1. The problem statement, all variables and given/known data
A rotating wheel requires 3.00 s to rotate 232.5 rads. It's angular velocity at the end of the 3.00 s interval is 98 rad/s. whatis the constant angular acceleration of the wheel?

2. Relevant equations
Not sure

3. The attempt at a solution
Is this question more complex than it looks or what am I missing, I have solved it by useing the equation
Wfinal2 = Winitial2 +2(angular accel)(angular displacement)

and subbing in the value of angular accel with the formula (Wfinal - Winitial/T)

then useing the quadratic formula to solve ,
I get the right answer but it seems cumbersome, what are your thoughts?
1. The problem statement, all variables and given/known data

2. Relevant equations

3. The attempt at a solution

2. Dec 6, 2009

### jegues

Constant acceleration. What you're doing is correct.

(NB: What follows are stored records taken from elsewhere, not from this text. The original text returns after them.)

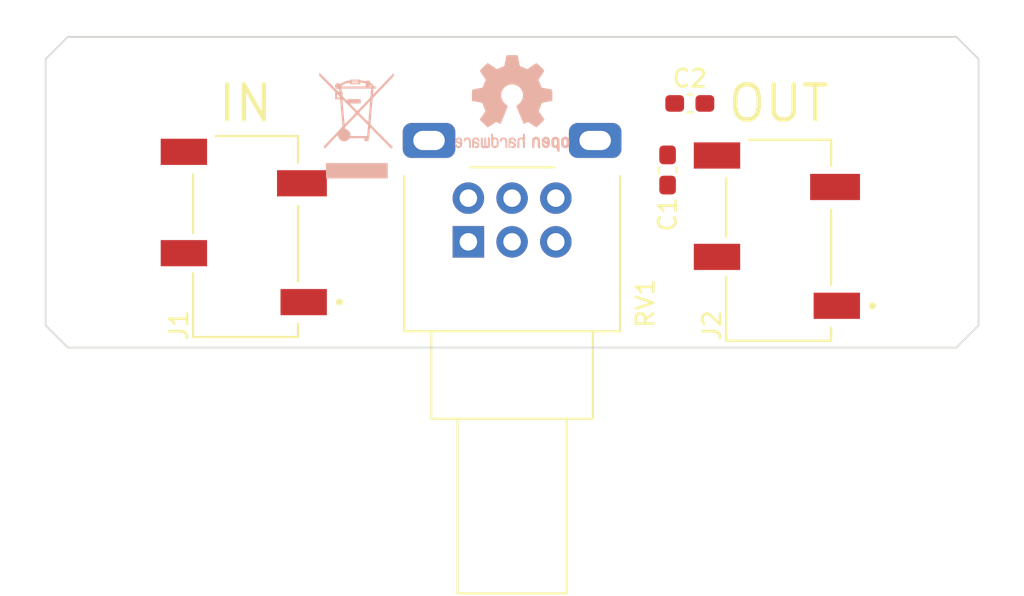
<source format=kicad_pcb>
(kicad_pcb (version 20221018) (generator pcbnew)

  (general
    (thickness 1.6)
  )

  (paper "A4")
  (layers
    (0 "F.Cu" signal)
    (31 "B.Cu" signal)
    (32 "B.Adhes" user "B.Adhesive")
    (33 "F.Adhes" user "F.Adhesive")
    (34 "B.Paste" user)
    (35 "F.Paste" user)
    (36 "B.SilkS" user "B.Silkscreen")
    (37 "F.SilkS" user "F.Silkscreen")
    (38 "B.Mask" user)
    (39 "F.Mask" user)
    (40 "Dwgs.User" user "User.Drawings")
    (41 "Cmts.User" user "User.Comments")
    (42 "Eco1.User" user "User.Eco1")
    (43 "Eco2.User" user "User.Eco2")
    (44 "Edge.Cuts" user)
    (45 "Margin" user)
    (46 "B.CrtYd" user "B.Courtyard")
    (47 "F.CrtYd" user "F.Courtyard")
    (48 "B.Fab" user)
    (49 "F.Fab" user)
    (50 "User.1" user)
    (51 "User.2" user)
    (52 "User.3" user)
    (53 "User.4" user)
    (54 "User.5" user)
    (55 "User.6" user)
    (56 "User.7" user)
    (57 "User.8" user)
    (58 "User.9" user)
  )

  (setup
    (pad_to_mask_clearance 0)
    (pcbplotparams
      (layerselection 0x00010fc_ffffffff)
      (plot_on_all_layers_selection 0x0000000_00000000)
      (disableapertmacros false)
      (usegerberextensions false)
      (usegerberattributes true)
      (usegerberadvancedattributes true)
      (creategerberjobfile true)
      (dashed_line_dash_ratio 12.000000)
      (dashed_line_gap_ratio 3.000000)
      (svgprecision 4)
      (plotframeref false)
      (viasonmask false)
      (mode 1)
      (useauxorigin false)
      (hpglpennumber 1)
      (hpglpenspeed 20)
      (hpglpendiameter 15.000000)
      (dxfpolygonmode true)
      (dxfimperialunits true)
      (dxfusepcbnewfont true)
      (psnegative false)
      (psa4output false)
      (plotreference true)
      (plotvalue true)
      (plotinvisibletext false)
      (sketchpadsonfab false)
      (subtractmaskfromsilk false)
      (outputformat 1)
      (mirror false)
      (drillshape 1)
      (scaleselection 1)
      (outputdirectory "")
    )
  )

  (net 0 "")
  (net 1 "Net-(C1-Pad1)")
  (net 2 "Net-(C1-Pad2)")
  (net 3 "Net-(C2-Pad1)")
  (net 4 "Net-(C2-Pad2)")
  (net 5 "Net-(J1-Pad1)")
  (net 6 "Net-(J1-Pad2)")
  (net 7 "Net-(J1-Pad3)")
  (net 8 "unconnected-(J1-Pad10)")
  (net 9 "unconnected-(J2-Pad10)")

  (footprint "project_libraries:CUI_SJ2-35813B-SMT-TR" (layer "F.Cu") (at 118.11 119.59 90))

  (footprint "MountingHole:MountingHole_3.2mm_M3_DIN965" (layer "F.Cu") (at 78.74 123.19))

  (footprint "Capacitor_SMD:C_0603_1608Metric_Pad1.08x0.95mm_HandSolder" (layer "F.Cu") (at 111.76 115.57 90))

  (footprint "project_libraries:CUI_SJ2-35813B-SMT-TR" (layer "F.Cu") (at 87.63 119.38 90))

  (footprint "Capacitor_SMD:C_0603_1608Metric_Pad1.08x0.95mm_HandSolder" (layer "F.Cu") (at 113.03 111.76))

  (footprint "Potentiometer_THT:Potentiometer_Alps_RK09L_Double_Horizontal" (layer "F.Cu") (at 100.37 119.68 90))

  (footprint "MountingHole:MountingHole_3.2mm_M3_DIN965" (layer "F.Cu") (at 127 123.19))

  (footprint "MountingHole:MountingHole_3.2mm_M3_DIN965" (layer "F.Cu") (at 78.74 110.49))

  (footprint "MountingHole:MountingHole_3.2mm_M3_DIN965" (layer "F.Cu") (at 127 110.49))

  (footprint "Symbol:OSHW-Logo2_7.3x6mm_SilkScreen" (layer "B.Cu") (at 102.87 111.76 180))

  (footprint "Symbol:WEEE-Logo_4.2x6mm_SilkScreen" (layer "B.Cu") (at 93.98 113.03 180))

  (gr_poly
    (pts
      (xy 76.2 109.22)
      (xy 77.47 107.95)
      (xy 128.27 107.95)
      (xy 129.54 109.22)
      (xy 129.54 124.46)
      (xy 128.27 125.73)
      (xy 77.47 125.73)
      (xy 76.2 124.46)
    )

    (stroke (width 0.1) (type solid)) (fill none) (layer "Edge.Cuts") (tstamp 101ecf0b-6662-4f04-843e-f72e4fdc6c2f))

)

</source>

I would have used the following equation though.

Wf = Wo + (angular accel)t

3. Dec 6, 2009

### rambo5330

when I use the equation you recomend

Wf = Wo + (angular accel)t

and sub in angular accel = (wf - w0 / t ) everything cancels and im left with wf = wf

Been studying non stop my brain may be fried, what am I missing?

is it because that equation does not invole angular displacement?

4. Dec 7, 2009

### jegues

Sorry i misinterpreted the question. Wo = Wf - (a)t ; Also,

Wo = sqr(wf^2-2(a)d); So,

Wf - (a)t = sqr(wf^2 - 2(a)d)

Solve (a).

5. Dec 7, 2009

### rambo5330

Thanks for clarifying that !

6. Dec 7, 2009

### jegues

Note that if you isolate (a) in both equations then solve Wo and use Wo to solve (a) it will still work.

It's just that method requires back substitution, which takes longer (and more algebra ;) ).

If you know what you're looking for you can usually shorten the process up!

7. Dec 7, 2009

### rambo5330

Found the easy way... Wave = (Wf + W0)/2
so (Wave * 2) - Wf = W0

(Wf - W0 )/ T = Angular Accel